A:   No. But after the accident, I was thinking if I had died in that accident it would have been like
The Mystery of Edwin Drood
. There would have been this whole setup with no conclusion, and to me that was
kind of an awful thought—that I would not have a chance to finish what I started. I began to think, well, I am the god of these people's world. I'm sort of the over-soul that they don't know anything about, and if all things serve the Beam, then I'm a part of that because I've written all these books with the Dark Tower in it and everything, and I thought it was really a neat thing to do. The idea that if they saved me, then the story continued. You know, that's kind of an old idea, too, the idea of saving the creator so the story continues.

Q:   When I was working on
The Road to the Dark Tower
, you mentioned in passing that Roland had a brother and a sister. Would you like to elaborate on that?

A:   Nope.

Q:   Robin Furth speculated at the time that if there was some hidden tragedy in Gabrielle and Steven's past, it might explain their cold relationship.

A:   Everlynne at Serenity knows everything that there is about Roland's sister, whose name is Clarissa Deschain. Everlynne knows a lot about that family.
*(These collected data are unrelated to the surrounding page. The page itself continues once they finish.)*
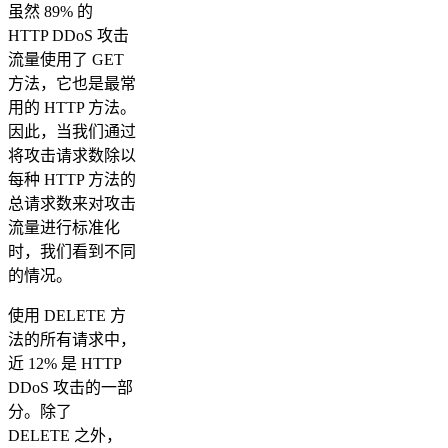
虽然 89% 的
HTTP DDoS 攻击
流量使用了 GET
方法，它也是最常
用的 HTTP 方法。
因此，当我们通过
将攻击请求数除以
每种 HTTP 方法的
总请求数来对攻击
流量进行标准化
时，我们看到不同
的情况。
使用 DELETE 方
法的所有请求中，
近 12% 是 HTTP
DDoS 攻击的一部
分。除了
DELETE 之外，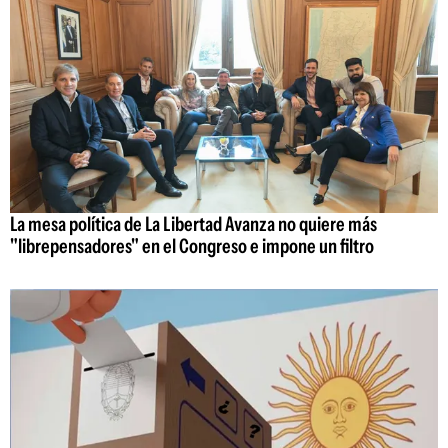
La mesa política de La Libertad Avanza no quiere más
"librepensadores" en el Congreso e impone un filtro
It would be kind of good to go back and talk about her a little bit. She's a good character. That's all I know. I don't know a lot about these things.

Q:   Do you have any sense of what's going to happen with the movie adaptation?

A:   I think something is going to happen with it at Warner Bros., but I haven't heard anything from Ron [Howard] in a while, and I let them go their own course. I can just say that if the movie does get made from the script that I read, I think that the people who read the books will be in equal parts delighted and infuriated by what they see, but I also think that they'll keep coming back because, to me, they got a brilliant take on the whole thing. My lips are sealed. I can't say. But I can tell you that the character of Jake Chambers is very important, and Akiva Goldsman did a brilliant job of integrating the fantasy world of Mid-World with the real world of New York City, and the two things interchange in a way—I was just delighted by it and by the way that they use Blaine the Mono. I hope it happens, but I'm not counting the days or anything. Ron's very determined to make it, and I think in the end he will.